By Jonathan Stempel and Grant McCool
NEW YORK (Reuters) - A Manhattan federal judge on Thursday barred the financial news service Theflyonthewall.com from issuing immediate news about Wall Street analyst recommendations, often before the research is shared with clients.
Ruling in favor of Bank of America Corp's Merrill Lynch unit, Barclays Plc and Morgan Stanley, U.S. District Judge Denise Cote said Theflyonthewall.com engaged in "systematic misappropriation," essentially getting a "free ride" from its quick publication of upgrades and downgrades that can move stocks higher and lower.
Cote issued a permanent injunction requiring the 30-employee, Summit, New Jersey-based company to wait until 10 a.m. to report research that was issued before the market opens, and at least two hours for research issued thereafter.

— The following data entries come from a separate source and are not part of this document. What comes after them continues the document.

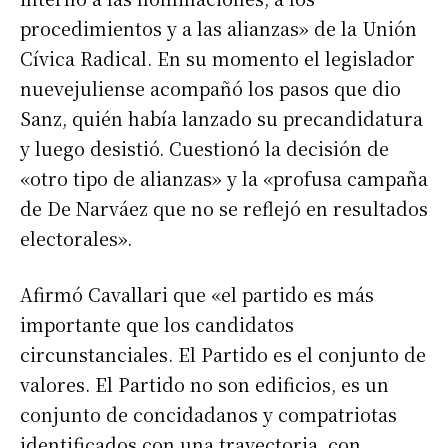
procedimientos y a las alianzas» de la Unión
Cívica Radical. En su momento el legislador
nuevejuliense acompañó los pasos que dio
Sanz, quién había lanzado su precandidatura
y luego desistió. Cuestionó la decisión de
«otro tipo de alianzas» y la «profusa campaña
de De Narváez que no se reflejó en resultados
electorales».
Afirmó Cavallari que «el partido es más
importante que los candidatos
circunstanciales. El Partido es el conjunto de
valores. El Partido no son edificios, es un
conjunto de concidadanos y compatriotas
identificados con una trayectoria, con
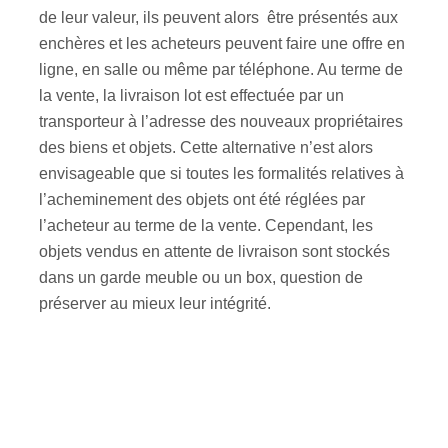
de leur valeur, ils peuvent alors être présentés aux
enchères et les acheteurs peuvent faire une offre en
ligne, en salle ou même par téléphone. Au terme de
la vente, la livraison lot est effectuée par un
transporteur à l’adresse des nouveaux propriétaires
des biens et objets. Cette alternative n’est alors
envisageable que si toutes les formalités relatives à
l’acheminement des objets ont été réglées par
l’acheteur au terme de la vente. Cependant, les
objets vendus en attente de livraison sont stockés
dans un garde meuble ou un box, question de
préserver au mieux leur intégrité.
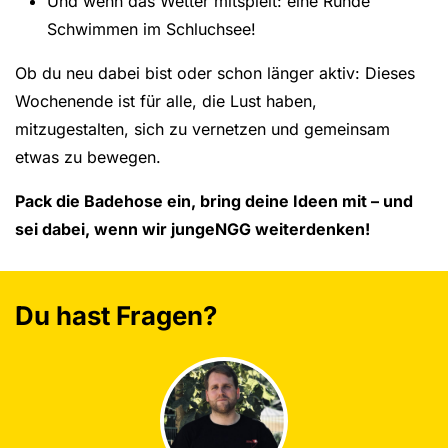
Und wenn das Wetter mitspielt: eine Runde
Schwimmen im Schluchsee!
Ob du neu dabei bist oder schon länger aktiv: Dieses
Wochenende ist für alle, die Lust haben,
mitzugestalten, sich zu vernetzen und gemeinsam
etwas zu bewegen.
Pack die Badehose ein, bring deine Ideen mit – und
sei dabei, wenn wir jungeNGG weiterdenken!
Du hast Fragen?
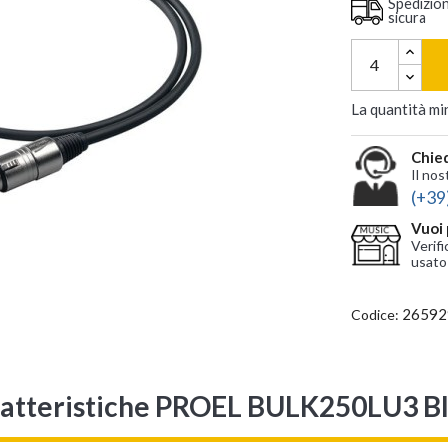
Spedizio
sicura
La quantità mi
Chied
Il nos
(+39
Vuoi 
Verifi
usato
26592
Codice:
atteristiche PROEL BULK250LU3 B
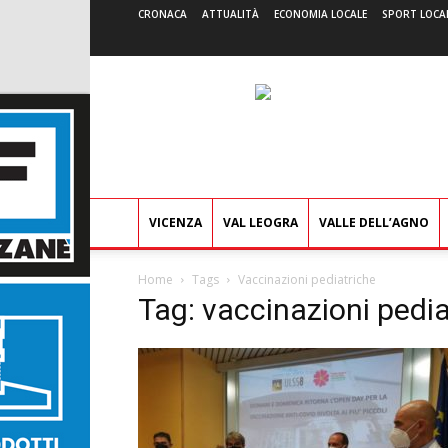
CRONACA
ATTUALITÀ
ECONOMIA LOCALE
SPORT LOCA
VICENZA
VAL LEOGRA
VALLE DELL’AGNO
Home
Tags
Vaccinazioni pediatriche
Tag: vaccinazioni pedia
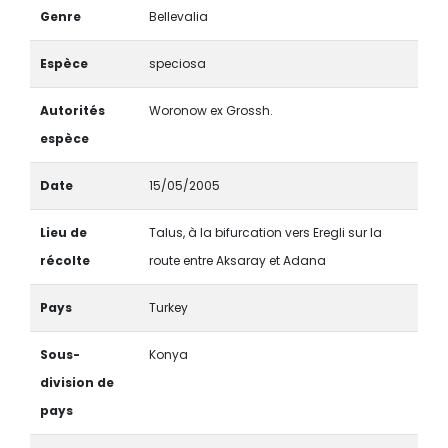
Genre
Bellevalia
Espèce
speciosa
Autorités
Woronow ex Grossh.
espèce
Date
15/05/2005
Lieu de
Talus, à la bifurcation vers Eregli sur la
récolte
route entre Aksaray et Adana
Pays
Turkey
Sous-
Konya
division de
pays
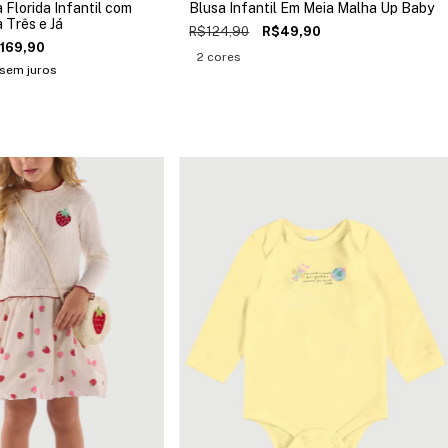
Florida Infantil com
Blusa Infantil Em Meia Malha Up Baby
 Três e Já
R$124,90
R$49,90
169,90
2 cores
sem juros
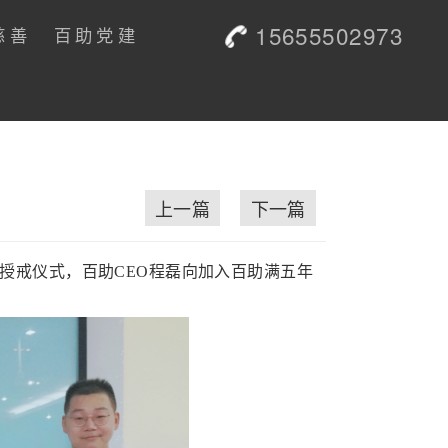
15655502973
慈善
百助党建
上一篇
下一篇
授戒仪式，百助CEO程磊向加入百助满五年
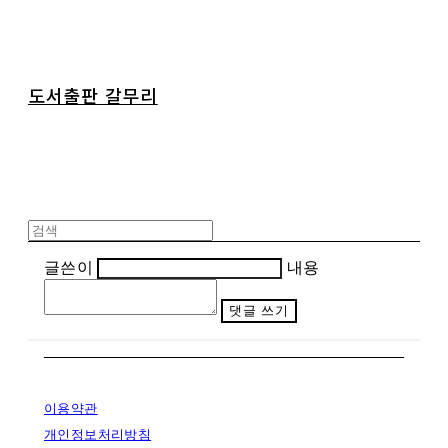
도서출판 갈무리
글쓴이
내용
댓글 쓰기
이용약관
개인정보처리방침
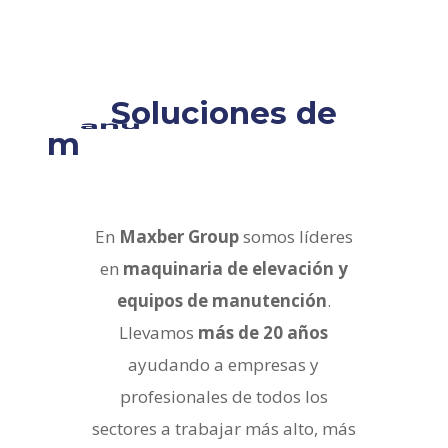
Soluciones de
m
a
n
u
t
e
n
c
i
ó
n
y
a
l
m
a
c
e
n
a
j
e
En
Maxber Group
somos líderes
en
maquinaria de elevación y
equipos de manutención
.
Llevamos
más de 20 años
ayudando a empresas y
profesionales de todos los
sectores a trabajar más alto, más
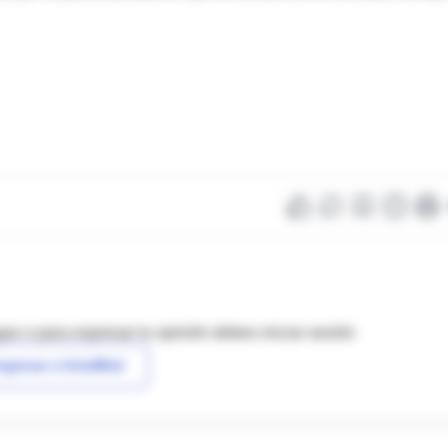
as o para expresar tu opinión debes iniciar sesión
ngresar a IntraMed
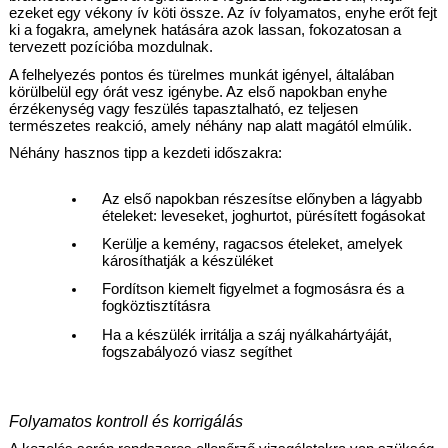
ezeket egy vékony ív köti össze. Az ív folyamatos, enyhe erőt fejt 
ki a fogakra, amelynek hatására azok lassan, fokozatosan a 
tervezett pozícióba mozdulnak.
A felhelyezés pontos és türelmes munkát igényel, általában 
körülbelül egy órát vesz igénybe. Az első napokban enyhe 
érzékenység vagy feszülés tapasztalható, ez teljesen 
természetes reakció, amely néhány nap alatt magától elmúlik.
Néhány hasznos tipp a kezdeti időszakra:
Az első napokban részesítse előnyben a lágyabb 
ételeket: leveseket, joghurtot, pürésített fogásokat
Kerülje a kemény, ragacsos ételeket, amelyek 
károsíthatják a készüléket
Fordítson kiemelt figyelmet a fogmosásra és a 
fogköztisztításra
Ha a készülék irritálja a száj nyálkahártyáját, 
fogszabályozó viasz segíthet
Folyamatos kontroll és korrigálás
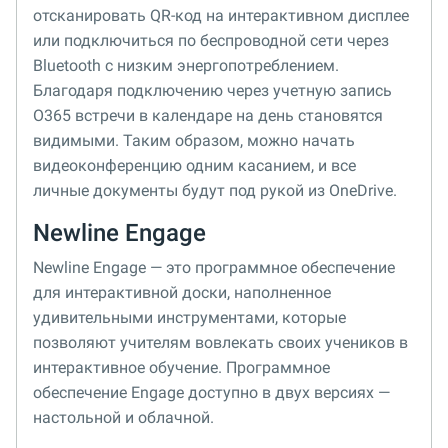
отсканировать QR-код на интерактивном дисплее
или подключиться по беспроводной сети через
Bluetooth с низким энергопотреблением.
Благодаря подключению через учетную запись
O365 встречи в календаре на день становятся
видимыми. Таким образом, можно начать
видеоконференцию одним касанием, и все
личные документы будут под рукой из OneDrive.
Newline Engage
Newline Engage — это программное обеспечение
для интерактивной доски, наполненное
удивительными инструментами, которые
позволяют учителям вовлекать своих учеников в
интерактивное обучение. Программное
обеспечение Engage доступно в двух версиях —
настольной и облачной.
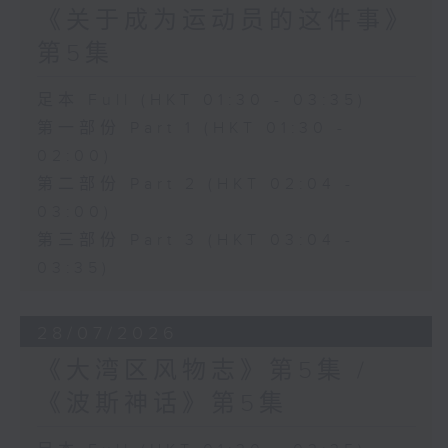
《关于成为运动员的这件事》
第5集
足本 Full (HKT 01:30 - 03:35)
第一部份 Part 1 (HKT 01:30 -
02:00)
第二部份 Part 2 (HKT 02:04 -
03:00)
第三部份 Part 3 (HKT 03:04 -
03:35)
28/07/2026
《大湾区风物志》第5集 /
《波斯神话》第5集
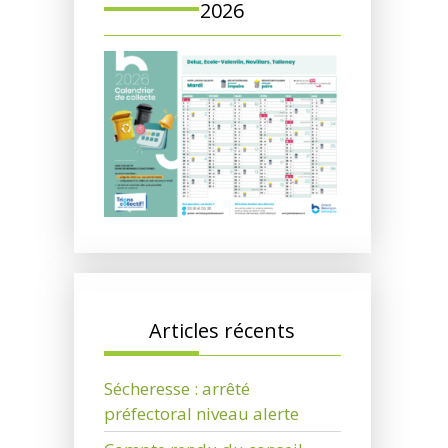
2026
Articles récents
Sécheresse : arrêté
préfectoral niveau alerte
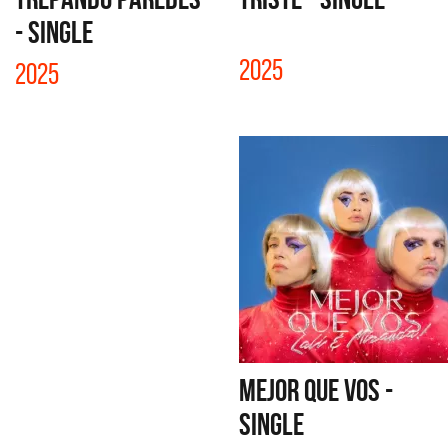
- SINGLE
2025
2025
MEJOR QUE VOS -
SINGLE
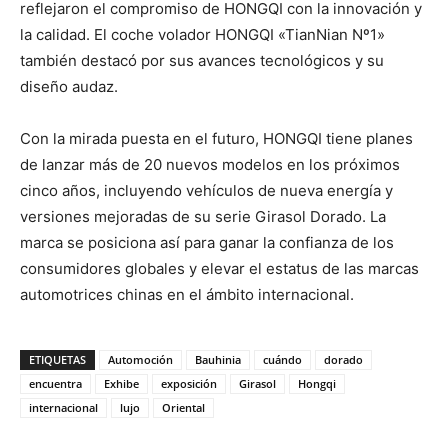
reflejaron el compromiso de HONGQI con la innovación y
la calidad. El coche volador HONGQI «TianNian Nº1»
también destacó por sus avances tecnológicos y su
diseño audaz.
Con la mirada puesta en el futuro, HONGQI tiene planes
de lanzar más de 20 nuevos modelos en los próximos
cinco años, incluyendo vehículos de nueva energía y
versiones mejoradas de su serie Girasol Dorado. La
marca se posiciona así para ganar la confianza de los
consumidores globales y elevar el estatus de las marcas
automotrices chinas en el ámbito internacional.
ETIQUETAS
Automoción
Bauhinia
cuándo
dorado
encuentra
Exhibe
exposición
Girasol
Hongqi
internacional
lujo
Oriental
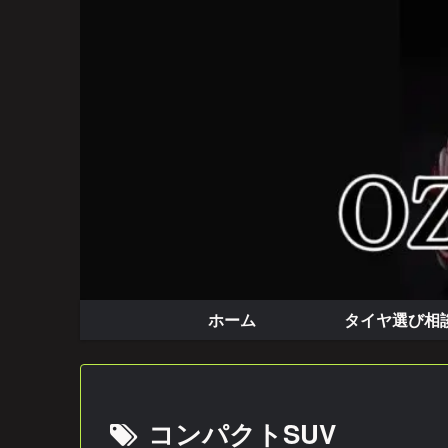
実体験で語る本音のカー情報
ホーム
タイヤ選び相
コンパクトSUV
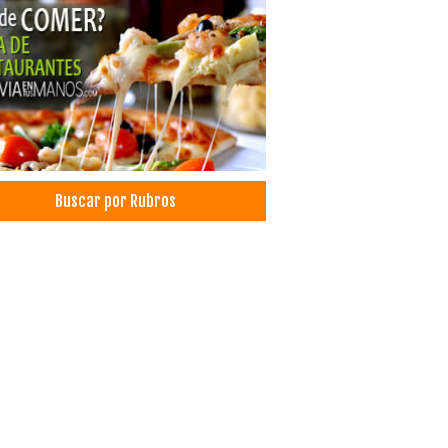
acenaje
egas
pones
les
ls
es
as
icio de Buses
Buscar por Rubros
sporte de Pasajeros
x
matólogos
icos Dermatólogos
amiento capilar
ales
culos para el Hogar
sorios para el Hogar
sorios para construcción
lados
ración de casas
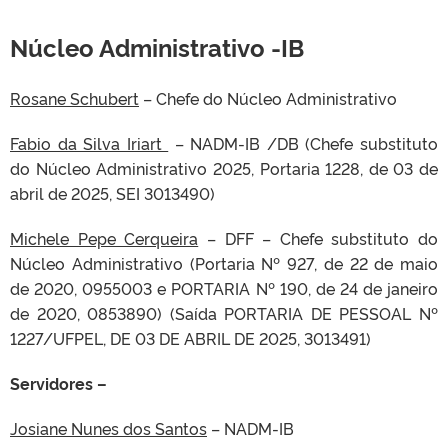
Núcleo Administrativo -IB
Rosane Schubert
– Chefe do Núcleo Administrativo
Fabio da Silva Iriart
– NADM-IB /DB (Chefe substituto
do Núcleo Administrativo 2025, Portaria 1228, de 03 de
abril de 2025, SEI 3013490)
Michele Pepe Cerqueira
– DFF – Chefe substituto do
Núcleo Administrativo (Portaria Nº 927, de 22 de maio
de 2020, 0955003 e PORTARIA Nº 190, de 24 de janeiro
de 2020, 0853890) (Saída PORTARIA DE PESSOAL Nº
1227/UFPEL, DE 03 DE ABRIL DE 2025, 3013491)
Servidores –
Josiane Nunes dos Santos
– NADM-IB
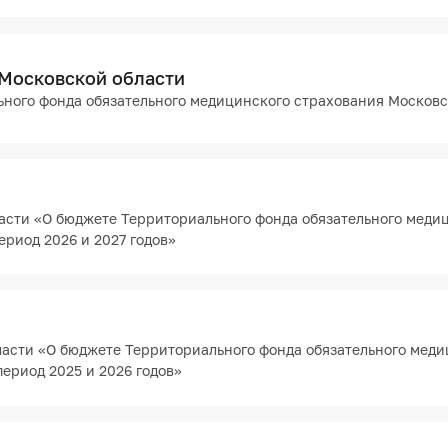
 Московской области
ного фонда обязательного медицинского страхования Московск
асти «О бюджете Территориального фонда обязательного меди
ериод 2026 и 2027 годов»
асти «О бюджете Территориального фонда обязательного меди
период 2025 и 2026 годов»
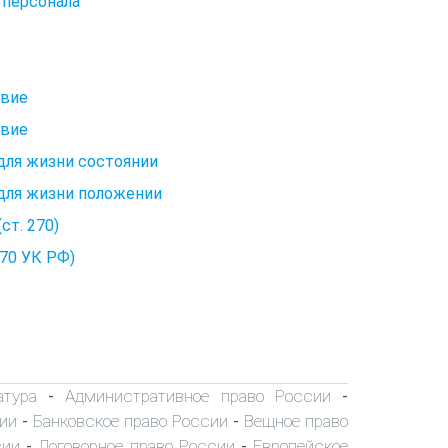
 персонала
твие
твие
для жизни состоянии
 для жизни положении
ст. 270)
70 УК РФ)
атура
Административное право России
-
-
ии
Банковское право России
Вещное право
-
-
сии
Договорное право России
Европейское
-
-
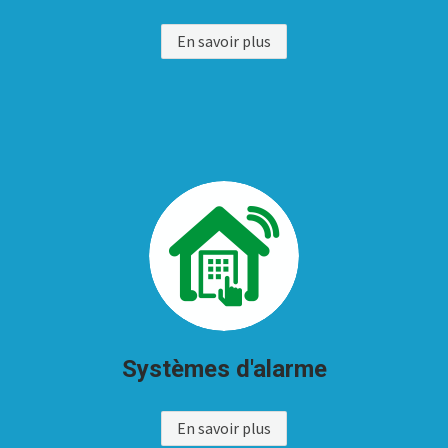
En savoir plus
Systèmes d'alarme
En savoir plus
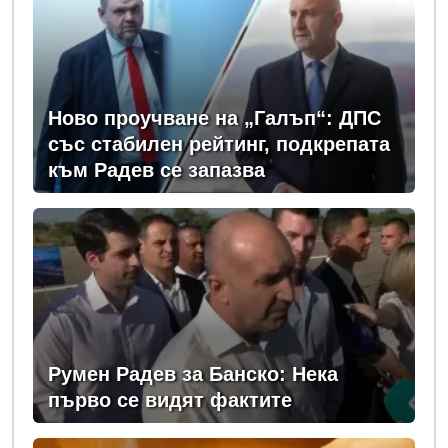
Ново проучване на „Галъп“: ДПС
със стабилен рейтинг, подкрепата
към Радев се запазва
Румен Радев за Банско: Нека
първо се видят фактите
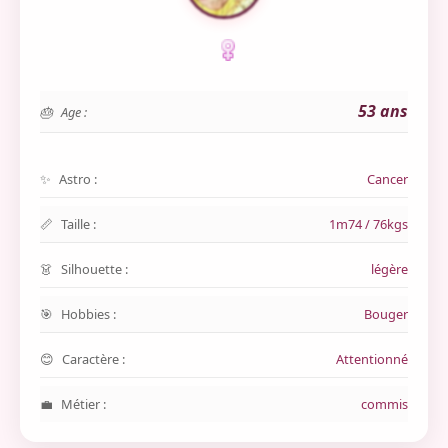
53 ans
Age :
Astro :
Cancer
Taille :
1m74 / 76kgs
Silhouette :
légère
Hobbies :
Bouger
Caractère :
Attentionné
Métier :
commis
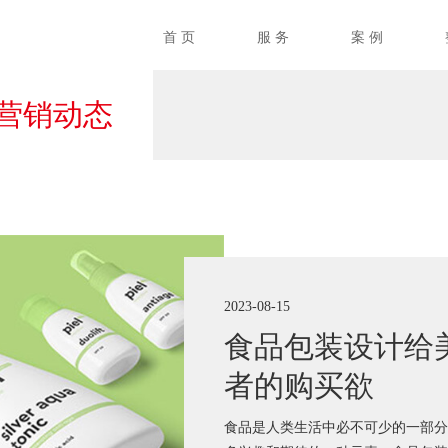
首 页
服 务
案 例
营销动态
2023-08-15
食品包装设计给
者的购买欲
食品是人类生活中必不可少的一部分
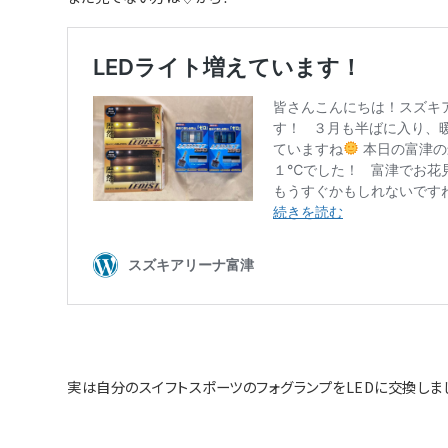
実は自分のスイフトスポーツのフォグランプをLEDに交換しま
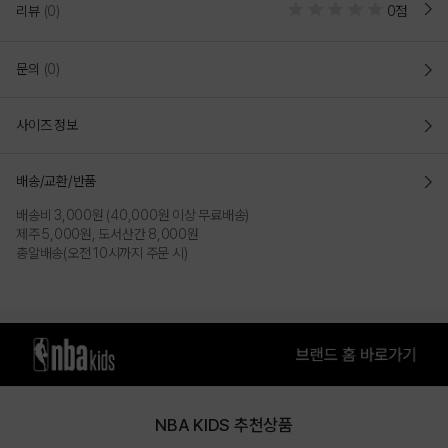
리뷰
(0)
0점
문의
(0)
사이즈 정보
배송/교환/반품
배송비 3,000원 (40,000원 이상 무료배송)
제주 5,000원, 도서산간 8,000원
총알배송(오전 10시까지 주문 시)
NBA KIDS 추천상품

While the banks had sought longer delays, Cote said: "This time frame preserves incentives for the firms to create and disseminate research reports to their investor clients, while still recognizing the inevitable, fast-moving, and widespread informal communication of recommendation on Wall Street."
The judge also ordered Theflyonthewall.com to pay $12,750 in damages.
Glenn Ostrager, a lawyer representing Theflyonthewall.com, and R. Bruce Rich, a lawyer representing the banks, did not immediately return calls seeking comment.
Merrill spokesman Bill Halldin called the ruling a "milestone in regaining control over the distribution of our proprietary research and preserving the value of our investment ideas for our clients." Morgan Stanley spokeswoman Carissa Ramirez said the ruling "recognizes and protects each bank's intellectual property." Barclays had no immediate comment.
Lehman Brothers Holdings Inc had been one of the plaintiffs when the lawsuit was filed in 2006. Barclays took its place when it bought much of that bank's operations.
It was not immediately clear how the 89-page ruling might affect the ability of real-time financial news providers such as Thomson Reuters, Dow Jones Newswires and Bloomberg LP to tell clients of potentially market-moving research.
The judge noted that Merrill Lynch and Morgan Stanley have already taken steps to limit or delay the media's ability to obtain analyst research. Other banks have acted similarly.
EXCLUSIVITY MATTERS
In her opinion, Cote said the value of analyst research derives not just from its quality, but also from its "exclusivity and timeliness."
She rejected Theflyonthewall.com's objection to any contention that it "free-rides" on banks' research efforts, saying the company makes no effort to produce the recommendations or contribute to the underlying analyses.
The judge also said Theflyonthewall.com's "illegal conduct" cannot be excused because rivals might also engage in unlawful behavior.
"While it may be true that Fly is a news aggregator and is in direct competition with other financial news aggregators, both large and small, each of these news aggregators is in direct competition with the firms when they report the firms' recommendations in a timely and systematic manner such that the firms are deprived of the opportunity to communicate them first-hand to their clients," she wrote.
According to the opinion, Theflyonthewall.com said the lawsuit forced a big change in how it gathers recommendations, such that it now engages often in "confirming" the substance of research with two or three sources before publishing -- still, typically, before the market opens.
Noting also that some firms have cut their research staffs, Cote also advanced a public policy argument that might favor the encouragement of banks' research efforts through limiting TheFlyonthewall.com's distribution.
"A balance must be struck between establishing rewards to stimulate socially useful efforts on the one hand, and permitting maximum access to the fruits of those efforts to facilitate still further innovation and progress," she wrote.
While noting that the 2003 global research analyst settlement, the availability of discount electronic trading platforms, and the financial crisis might have hurt the banks," these other events aside, the misappropriation of their recommendations by Fly and others has also had a profound effect on their business model," Cote said.
The case is Barclays Capital et al v Theflyonthewall.com, U.S. District Court, Southern District of New York, No. 06-04908.